Friday, January 30, 2015

Slow Horses and Dead Lions: Two Entertaining Spy Novels from Mick Herron

Check out Mick Herron's spy novels Slow Horses and Dead Lions for a good read.  The spies here are washouts from British intelligence; agents who've bungled badly and, in true bureaucratic fashion, rather than being fired for their mess, are exiled to London's Slough House to work on tedious, meaningless tasks in the hopes that they will simply quit the job.

But these spies - ambitious, well trained and highly skilled - seek action, redemption, and to return to the big show. In Slow Horses, the Slough House agents get involved when extremists kidnap a Muslim teen and threaten to execute him live on the web. And an intriguing and clever hunt begins.

In the second book, Dead Lions, an old Cold War-era spy is found dead on a bus. Slough House's chief, Jackson Lamb, knew the agent from back in the day. Lamb finds the death suspicious and sends his agents into action to investigate.

The plot is clever in both books and the development of the characters at Slough House is entertaining. Slow Horses and Dead Lions are well recommended reading.


Sunday, January 25, 2015

It's Burns Night - January 25

Today, January 25, is the annual celebration of Robert Burns, Scotland's national poet.
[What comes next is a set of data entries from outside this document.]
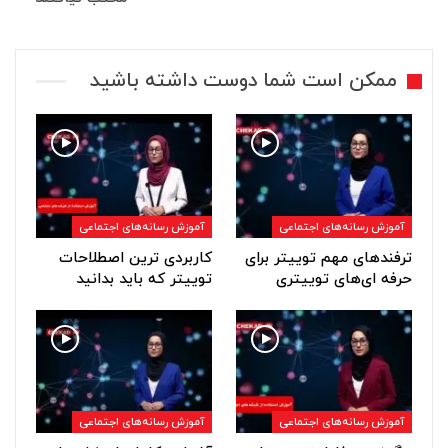
ممکن است شما دوست داشته باشید
آموزش رسانه‌های اجتماعی
آموزش رسانه‌های اجتماعی
ترفندهای مهم توییتر برای
کاربردی ترین اصطلاحات
حرفه ای‌های توییتری
توییتر که باید بدانید
آموزش رسانه‌های اجتماعی
آموزش رسانه‌های اجتماعی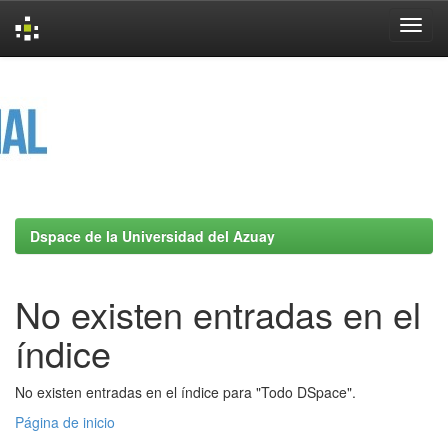
Skip
navigation
Dspace de la Universidad del Azuay
No existen entradas en el
índice
No existen entradas en el índice para "Todo DSpace".
Página de inicio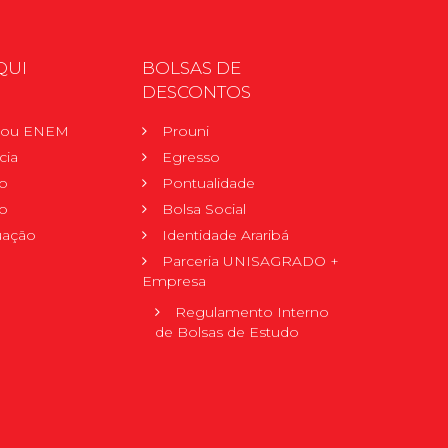
QUI
BOLSAS DE
DESCONTOS
r ou ENEM
Prouni
cia
Egresso
o
Pontualidade
o
Bolsa Social
uação
Identidade Araribá
Parceria UNISAGRADO +
Empresa
Regulamento Interno
de Bolsas de Estudo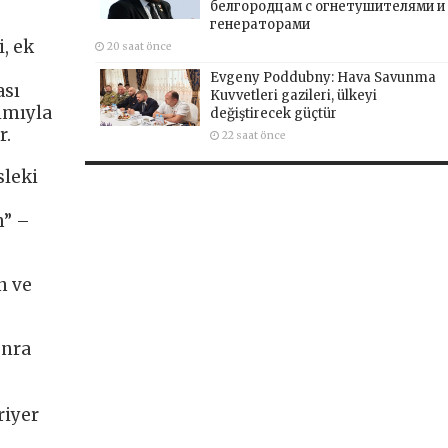
белгородцам с огнетушителями и
генераторами
, ek
20 saat önce
Evgeny Poddubny: Hava Savunma
ası
Kuvvetleri gazileri, ülkeyi
lımıyla
değiştirecek güçtür
r.
22 saat önce
sleki
m” –
n ve
onra
riyer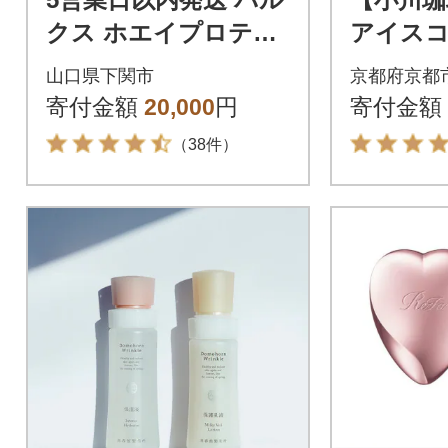
クス ホエイプロテイ
アイスコ
ン チョコレート 風味
1000m
山口県下関市
京都府京都
1kg IY001-A
コーヒー
寄付金額
20,000
円
寄付金額
（38件）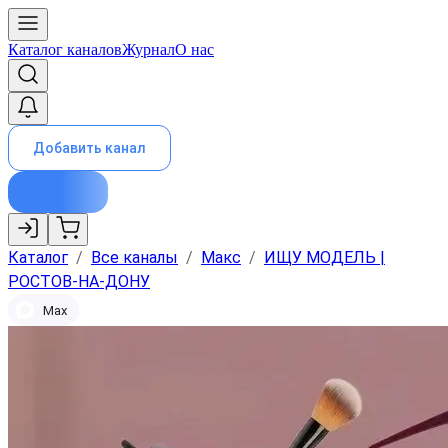
Каталог каналов
Журнал
О нас
Добавить канал
Каталог
/
Все каналы
/
Макс
/
ИЩУ МОДЕЛЬ |
РОСТОВ-НА-ДОНУ
Max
Whether you are a fan of poetry or not, you've undoubtedly mumbled through a bit of Burns' work on New Year's Eve: Burns wrote Auld Lang Syne.
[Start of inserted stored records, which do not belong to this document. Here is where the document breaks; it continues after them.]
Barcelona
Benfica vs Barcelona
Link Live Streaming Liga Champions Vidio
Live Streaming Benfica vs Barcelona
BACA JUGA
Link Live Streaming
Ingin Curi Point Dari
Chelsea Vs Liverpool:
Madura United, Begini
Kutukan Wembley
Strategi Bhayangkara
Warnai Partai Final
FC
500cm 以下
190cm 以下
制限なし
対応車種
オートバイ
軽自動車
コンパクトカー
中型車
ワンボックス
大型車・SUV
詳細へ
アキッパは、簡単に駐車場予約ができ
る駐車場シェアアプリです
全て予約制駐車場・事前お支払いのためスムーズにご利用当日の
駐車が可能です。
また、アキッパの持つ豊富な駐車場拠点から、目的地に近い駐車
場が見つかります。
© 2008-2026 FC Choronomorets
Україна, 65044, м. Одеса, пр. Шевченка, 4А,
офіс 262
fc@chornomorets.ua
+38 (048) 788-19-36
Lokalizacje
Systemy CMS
Even if you don't have any haggis on hand for supper, perhaps tonight you can nonetheless pour yourself a drop of whisky, download the Robert Burns app, and read a bit of poetry.

A Red, Red Rose
Robert Burns

O, my luve is like a red, red rose,
That's newly sprung in June;
O, my luve is like the melodie
That's sweetly play'd in tune.

As fair art thou, my bonnie lass,
So deep in luve am I;
And I will luve thee still, my dear,
Till a' the seas gang dry.

Till a' the seas gang dry, my dear,
And the rocks melt wi' the sun;
And I will love thee still, my dear,
While the sands o' life shall run.

And fare thee well, my only luve,
And fare thee well a while!
And I will come again, my luve,
Tho' it were ten thousand mile!

Friday, January 23, 2015

Recommended Reading: The Secret Place by Tana French

Looking for a good book for the weekend? Check out The Secret Place, another tale of the Dublin Murder Squad from Tana French.

In this outing, a new clue to an old murder falls into the hands of Dublin Detective Stephen Moran. The murder in question occurred on the grounds of St. Kilda's, an elite boarding school for girls; the victim was a 16-year old boy from a neighboring elite school for boys. Moran, who feels his career is stuck in the Cold Case squad, sees the clue as an opportunity to showcase his skills and possibly join the Murder Squad. The lead Murder Squad detective on the case, Antoinette Conway, sees the clue as an opportunity to solve the high profile case that is haunting her career. The pair have one day at St. Kilda's to effectively use the new information and crack the case open. Are the two detectives as wily as the teenagers they have to question?

The Secret Place is an entertaining read and my favorite Tana French book to date.  

Thursday, January 22, 2015

New Books

The January 19 edition of The New Yorker briefly reviews several intriguing books: Sophia by Anita Anand, The Seventh Day be Yu Hua, and Mermaids in Paradise by Lydia Millet.

I am going to check out all three, starting with Sophia, the biography of Sophia Duleep Singh. Sing, born in 1876, was the daughter of the last maharaja of the Punjab. According to The New Yorker's description of the book, Sing "was a trendsetter in everything from clothes to dog training. But by her early thirties she had joined the suffragettes, and she became a key figure in the movement." It sounds like an interesting life and I'm looking forward to reading this book.